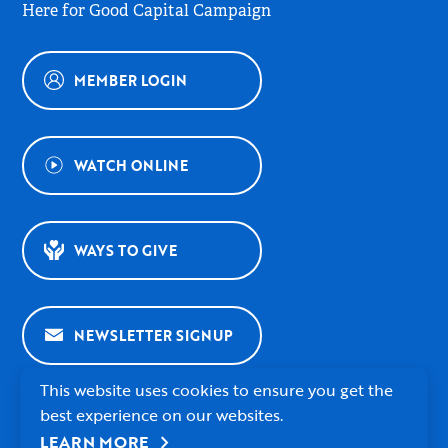
Here for Good Capital Campaign
MEMBER LOGIN
WATCH ONLINE
WAYS TO GIVE
NEWSLETTER SIGNUP
This website uses cookies to ensure you get the
best experience on our websites.
chevron_right
LEARN MORE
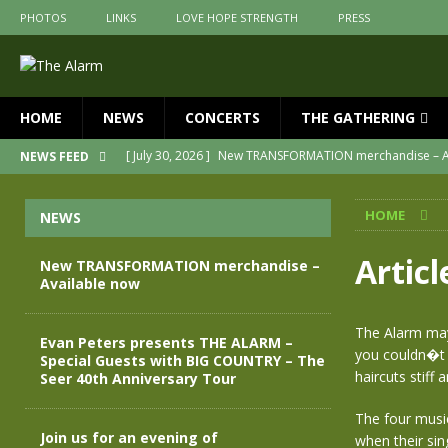
PHOTOS
LINKS
LOVE HOPE STRENGTH
PRESS
HOME
NEWS
CONCERTS
THE GATHERING
[ July 30, 2026 ]
New TRANSFORMATION merchandise – A
NEWS FEED
[ May 28, 2026 ]
Evan Peters presents THE ALARM – Spec
HOME
NEWS
[ May 3, 2026 ]
Join us for an evening of TRANSFORMAT
[ April 30, 2026 ]
The Alarm Transformation – New editio
Artic
New TRANSFORMATION merchandise –
Available now
[ April 29, 2026 ]
THE ALARM – TRANSFORMATION – RELE
[ April 28, 2026 ]
Message from Jules Peters as we mark 
The Alarm may 
Evan Peters presents THE ALARM –
you couldn�t 
Special Guests with BIG COUNTRY – The
haircuts stiff
Seer 40th Anniversary Tour
The four musi
Join us for an evening of
when their si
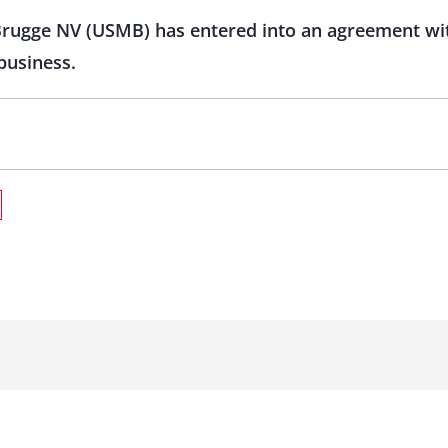
Brugge NV (USMB) has entered into an agreement wi
 business.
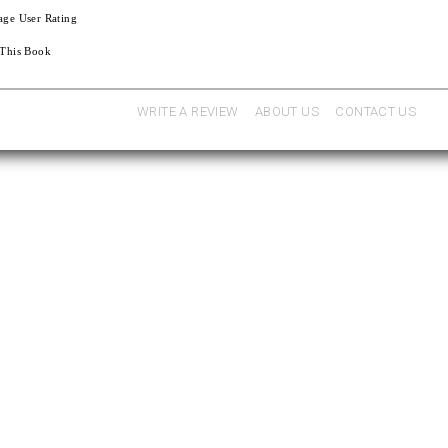
age User Rating
 This Book
WRITE A REVIEW
ABOUT US
CONTACT US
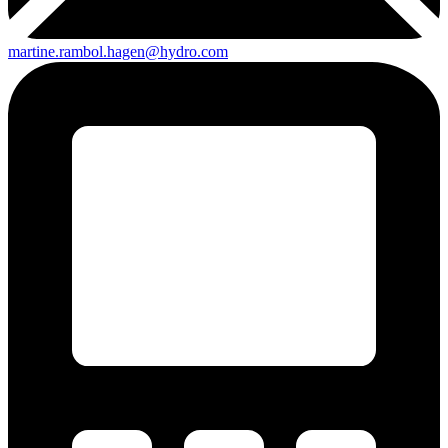
martine.rambol.hagen@hydro.com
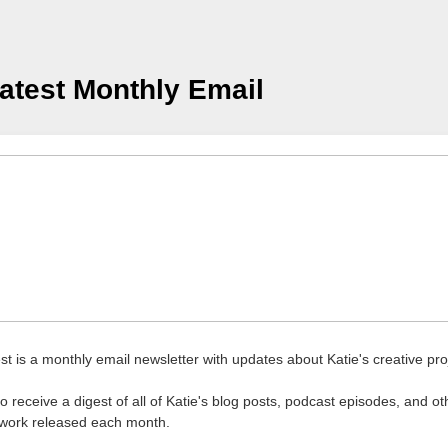
atest Monthly Email
st is a monthly email newsletter with updates about Katie's creative pro
o receive a digest of all of Katie's blog posts, podcast episodes, and ot
 work released each month.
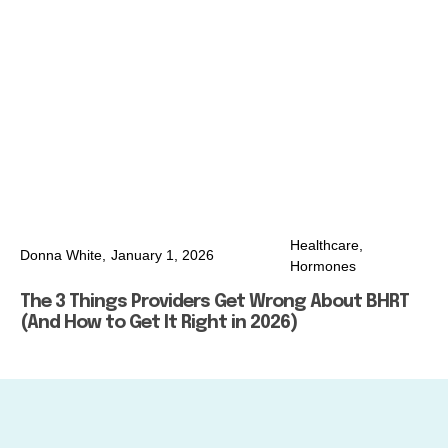
Healthcare
,
Donna White,
January 1, 2026
Hormones
The 3 Things Providers Get Wrong About BHRT
(And How to Get It Right in 2026)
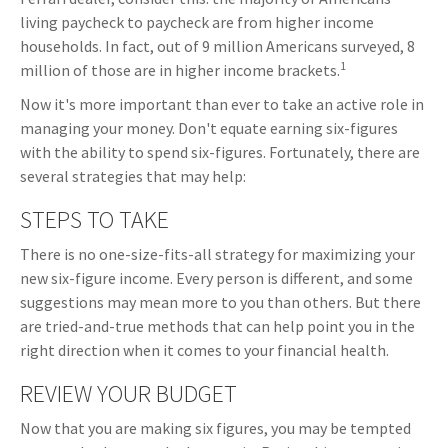
living paycheck to paycheck are from higher income
households. In fact, out of 9 million Americans surveyed, 8
1
million of those are in higher income brackets.
Now it's more important than ever to take an active role in
managing your money. Don't equate earning six-figures
with the ability to spend six-figures. Fortunately, there are
several strategies that may help:
STEPS TO TAKE
There is no one-size-fits-all strategy for maximizing your
new six-figure income. Every person is different, and some
suggestions may mean more to you than others. But there
are tried-and-true methods that can help point you in the
right direction when it comes to your financial health.
REVIEW YOUR BUDGET
Now that you are making six figures, you may be tempted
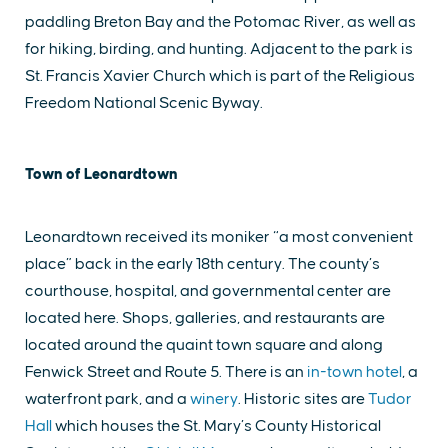
paddling Breton Bay and the Potomac River, as well as
for hiking, birding, and hunting. Adjacent to the park is
St. Francis Xavier Church which is part of the Religious
Freedom National Scenic Byway.
Town of Leonardtown
Leonardtown received its moniker “a most convenient
place” back in the early 18th century. The county’s
courthouse, hospital, and governmental center are
located here. Shops, galleries, and restaurants are
located around the quaint town square and along
Fenwick Street and Route 5. There is an
in-town hotel
, a
waterfront park, and a
winery
. Historic sites are
Tudor
Hall
which houses the St. Mary’s County Historical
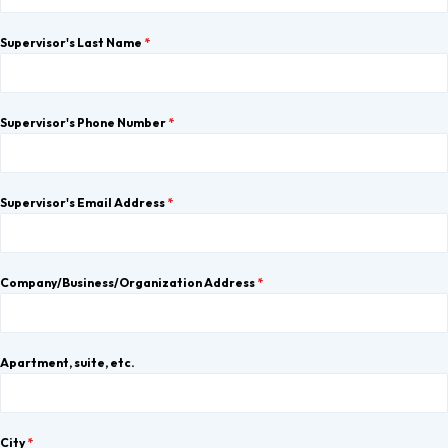
Supervisor's Last Name
*
Supervisor's Phone Number
*
Supervisor's Email Address
*
Company/Business/Organization Address
*
Apartment, suite, etc.
City
*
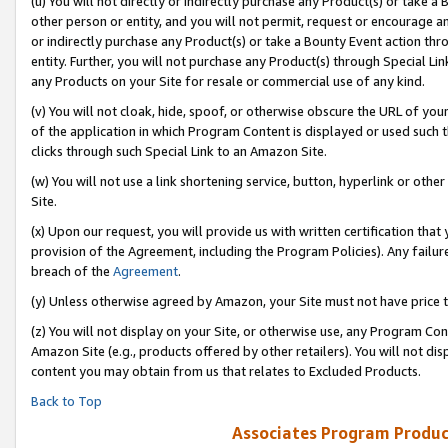
(u) You will not directly or indirectly purchase any Product(s) or take a
other person or entity, and you will not permit, request or encourage an
or indirectly purchase any Product(s) or take a Bounty Event action thro
entity. Further, you will not purchase any Product(s) through Special Li
any Products on your Site for resale or commercial use of any kind.
(v) You will not cloak, hide, spoof, or otherwise obscure the URL of your
of the application in which Program Content is displayed or used such 
clicks through such Special Link to an Amazon Site.
(w) You will not use a link shortening service, button, hyperlink or oth
Site.
(x) Upon our request, you will provide us with written certification tha
provision of the Agreement, including the Program Policies). Any failure
breach of the
Agreement
.
(y) Unless otherwise agreed by Amazon, your Site must not have price tr
(z) You will not display on your Site, or otherwise use, any Program Con
Amazon Site (e.g., products offered by other retailers). You will not di
content you may obtain from us that relates to Excluded Products.
Back to Top
Associates Program Produc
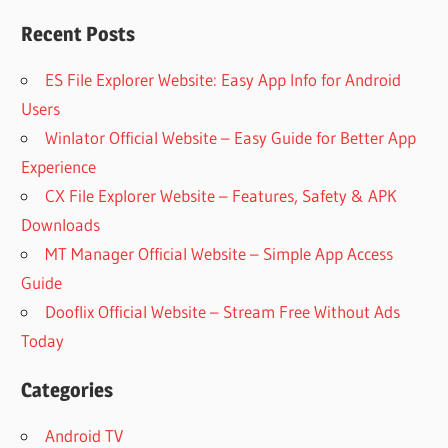
Recent Posts
ES File Explorer Website: Easy App Info for Android
Users
Winlator Official Website – Easy Guide for Better App
Experience
CX File Explorer Website – Features, Safety & APK
Downloads
MT Manager Official Website – Simple App Access
Guide
Dooflix Official Website – Stream Free Without Ads
Today
Categories
Android TV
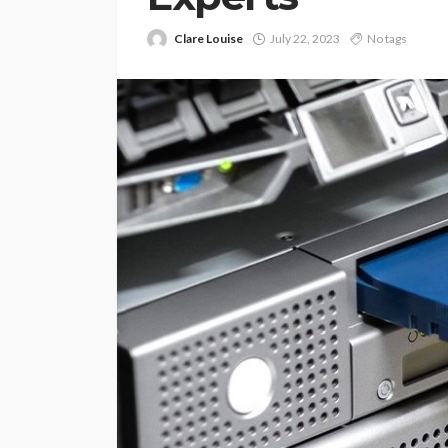
Clare Louise
July 22, 2023
No tags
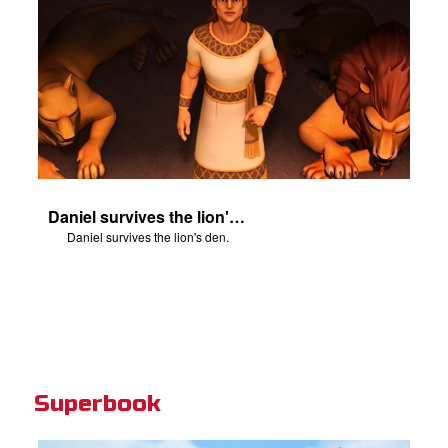
Daniel survives the lion's den.
Daniel survives the lion's den.
Superbook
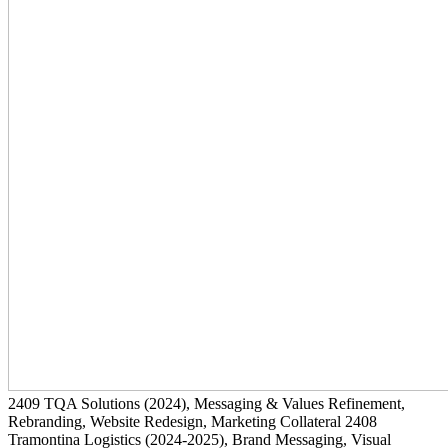
2409
TQA Solutions
(2024)
, Messaging & Values Refinement,
Rebranding, Website Redesign, Marketing Collateral
2408
Tramontina Logistics
(2024-2025)
, Brand Messaging, Visual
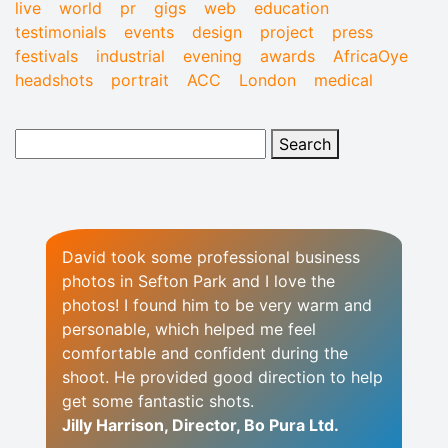
live
world
pr
gigs
web
education
testimonials
events
design
project
press
festivals
industrial
evening
awards
AfricaOye
headshots
portrait
ACC
London
medical
David took some professional business
photos in Sefton Park and I love the
photos! I found him to be very warm and
personable, which helped me feel
comfortable and confident during the
shoot. He provided good direction to help
get some fantastic shots.
Jilly Harrison, Director, Bo Pura Ltd.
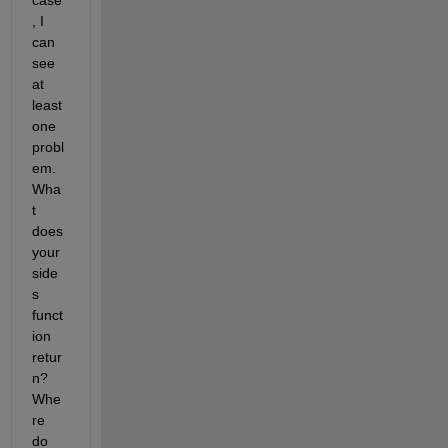
case
, I 
can 
see 
at 
least 
one 
probl
em. 
Wha
t 
does 
your 
side
s 
funct
ion 
retur
n? 
Whe
re 
do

=====

[TASK BRIEF]: Copy only this from above: the line containing "THE ALARM – TRANSFORMATION – RELE", the line containing "atest Monthly Email", and all lines between, printed exactly. Leave out the pictures.

[WRITTEN ANSWER]:
THE ALARM – TRANSFORMATION – RELE
[ April 28, 2026 ]
Message from Jules Peters as we mark 
The Alarm may 
Evan Peters presents THE ALARM –
you couldn�t 
Special Guests with BIG COUNTRY – The
haircuts stiff
Seer 40th Anniversary Tour
The four musi
Join us for an evening of
when their si
Brugge NV (USMB) has entered into an agreement wi
 business.
age User Rating
 This Book
WRITE A REVIEW
ABOUT US
CONTACT US
martine.rambol.hagen@hydro.com
atest Monthly Email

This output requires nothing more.